PROBLEM TO WORK ON> Starting at the beginning of the data and ending at the line that contains "Zum Schluss geht’s", rewrite those lines with "Eltern" changed to "Mütter und Väter" and everything else left the same.
───── DATA FOR THE TASK
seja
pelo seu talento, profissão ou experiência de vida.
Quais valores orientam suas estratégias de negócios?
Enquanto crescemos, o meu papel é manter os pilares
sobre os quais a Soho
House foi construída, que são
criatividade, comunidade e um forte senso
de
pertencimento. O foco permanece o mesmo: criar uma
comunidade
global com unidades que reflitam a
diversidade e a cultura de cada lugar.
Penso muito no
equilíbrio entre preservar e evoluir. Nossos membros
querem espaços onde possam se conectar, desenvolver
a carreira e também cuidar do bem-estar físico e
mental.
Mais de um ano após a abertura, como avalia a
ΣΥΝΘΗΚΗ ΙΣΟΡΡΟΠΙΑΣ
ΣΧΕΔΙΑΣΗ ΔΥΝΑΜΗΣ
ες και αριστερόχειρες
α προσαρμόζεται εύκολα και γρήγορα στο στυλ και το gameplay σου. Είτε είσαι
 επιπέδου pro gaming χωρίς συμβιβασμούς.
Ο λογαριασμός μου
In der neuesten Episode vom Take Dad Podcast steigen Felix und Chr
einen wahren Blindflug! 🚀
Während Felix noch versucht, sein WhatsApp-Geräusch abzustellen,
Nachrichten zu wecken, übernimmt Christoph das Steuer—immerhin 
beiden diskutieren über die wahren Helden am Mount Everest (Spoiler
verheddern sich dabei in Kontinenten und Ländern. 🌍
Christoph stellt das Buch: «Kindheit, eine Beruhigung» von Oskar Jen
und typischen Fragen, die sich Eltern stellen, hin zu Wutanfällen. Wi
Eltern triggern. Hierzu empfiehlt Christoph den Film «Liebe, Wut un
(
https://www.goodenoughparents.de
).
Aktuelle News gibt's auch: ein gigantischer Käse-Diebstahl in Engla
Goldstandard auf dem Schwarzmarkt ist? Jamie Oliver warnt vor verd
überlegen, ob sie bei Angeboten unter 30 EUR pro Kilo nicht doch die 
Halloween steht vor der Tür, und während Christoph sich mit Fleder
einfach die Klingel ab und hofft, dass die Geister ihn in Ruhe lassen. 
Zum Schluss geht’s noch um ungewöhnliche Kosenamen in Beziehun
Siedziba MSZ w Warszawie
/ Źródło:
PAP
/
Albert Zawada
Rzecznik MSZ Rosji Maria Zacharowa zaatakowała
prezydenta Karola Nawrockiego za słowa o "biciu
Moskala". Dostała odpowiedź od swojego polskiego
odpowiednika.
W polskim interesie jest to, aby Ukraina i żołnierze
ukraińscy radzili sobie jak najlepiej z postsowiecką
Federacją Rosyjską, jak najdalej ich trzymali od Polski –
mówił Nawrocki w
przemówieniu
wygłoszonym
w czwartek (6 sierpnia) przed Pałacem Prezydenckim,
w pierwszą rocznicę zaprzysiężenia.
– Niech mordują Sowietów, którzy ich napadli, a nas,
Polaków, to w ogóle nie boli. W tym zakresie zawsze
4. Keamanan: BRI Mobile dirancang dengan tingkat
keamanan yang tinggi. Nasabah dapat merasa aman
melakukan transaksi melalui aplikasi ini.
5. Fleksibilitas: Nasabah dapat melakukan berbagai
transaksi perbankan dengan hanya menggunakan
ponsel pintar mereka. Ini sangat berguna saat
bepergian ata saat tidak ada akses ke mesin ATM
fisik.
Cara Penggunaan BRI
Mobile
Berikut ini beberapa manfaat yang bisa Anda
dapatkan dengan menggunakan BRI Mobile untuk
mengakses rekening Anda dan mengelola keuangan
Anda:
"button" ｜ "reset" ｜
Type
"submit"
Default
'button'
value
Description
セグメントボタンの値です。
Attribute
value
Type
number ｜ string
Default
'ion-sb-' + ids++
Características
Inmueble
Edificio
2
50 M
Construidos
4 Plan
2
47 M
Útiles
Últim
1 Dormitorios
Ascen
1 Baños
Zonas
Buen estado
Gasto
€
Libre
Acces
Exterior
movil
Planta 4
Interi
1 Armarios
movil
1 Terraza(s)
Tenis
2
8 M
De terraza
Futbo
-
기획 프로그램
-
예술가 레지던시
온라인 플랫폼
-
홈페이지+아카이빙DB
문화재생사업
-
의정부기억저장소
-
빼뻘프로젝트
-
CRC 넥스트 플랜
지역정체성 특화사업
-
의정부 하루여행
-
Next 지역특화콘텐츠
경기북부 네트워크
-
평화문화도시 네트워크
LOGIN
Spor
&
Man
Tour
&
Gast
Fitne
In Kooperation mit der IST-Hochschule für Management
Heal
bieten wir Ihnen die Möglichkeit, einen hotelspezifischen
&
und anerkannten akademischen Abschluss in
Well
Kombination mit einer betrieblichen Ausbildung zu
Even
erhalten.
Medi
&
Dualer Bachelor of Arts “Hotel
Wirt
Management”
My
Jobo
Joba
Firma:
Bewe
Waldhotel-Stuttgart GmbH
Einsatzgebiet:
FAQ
──────────
SOLUTION BELOW>
seja
pelo seu talento, profissão ou experiência de vida.
Quais valores orientam suas estratégias de negócios?
Enquanto crescemos, o meu papel é manter os pilares
sobre os quais a Soho
House foi construída, que são
criatividade, comunidade e um forte senso
de
pertencimento. O foco permanece o mesmo: criar uma
comunidade
global com unidades que reflitam a
diversidade e a cultura de cada lugar.
Penso muito no
equilíbrio entre preservar e evoluir. Nossos membros
querem espaços onde possam se conectar, desenvolver
a carreira e também cuidar do bem-estar físico e
mental.
Mais de um ano após a abertura, como avalia a
ΣΥΝΘΗΚΗ ΙΣΟΡΡΟΠΙΑΣ
ΣΧΕΔΙΑΣΗ ΔΥΝΑΜΗΣ
ες και αριστερόχειρες
α προσαρμόζεται εύκολα και γρήγορα στο στυλ και το gameplay σου. Είτε είσαι
 επιπέδου pro gaming χωρίς συμβιβασμούς.
Ο λογαριασμός μου
In der neuesten Episode vom Take Dad Podcast steigen Felix und Chr
einen wahren Blindflug! 🚀
Während Felix noch versucht, sein WhatsApp-Geräusch abzustellen,
Nachrichten zu wecken, übernimmt Christoph das Steuer—immerhin 
beiden diskutieren über die wahren Helden am Mount Everest (Spoiler
verheddern sich dabei in Kontinenten und Ländern. 🌍
Christoph stellt das Buch: «Kindheit, eine Beruhigung» von Oskar Jen
und typischen Fragen, die sich Mütter und Väter stellen, hin zu Wutanfällen. Wi
Mütter und Väter triggern. Hierzu empfiehlt Christoph den Film «Liebe, Wut un
(
https://www.goodenoughparents.de
).
Aktuelle News gibt's auch: ein gigantischer Käse-Diebstahl in Engla
Goldstandard auf dem Schwarzmarkt ist? Jamie Oliver warnt vor verd
überlegen, ob sie bei Angeboten unter 30 EUR pro Kilo nicht doch die 
Halloween steht vor der Tür, und während Christoph sich mit Fleder
einfach die Klingel ab und hofft, dass die Geister ihn in Ruhe lassen. 
Zum Schluss geht’s noch um ungewöhnliche Kosenamen in Beziehun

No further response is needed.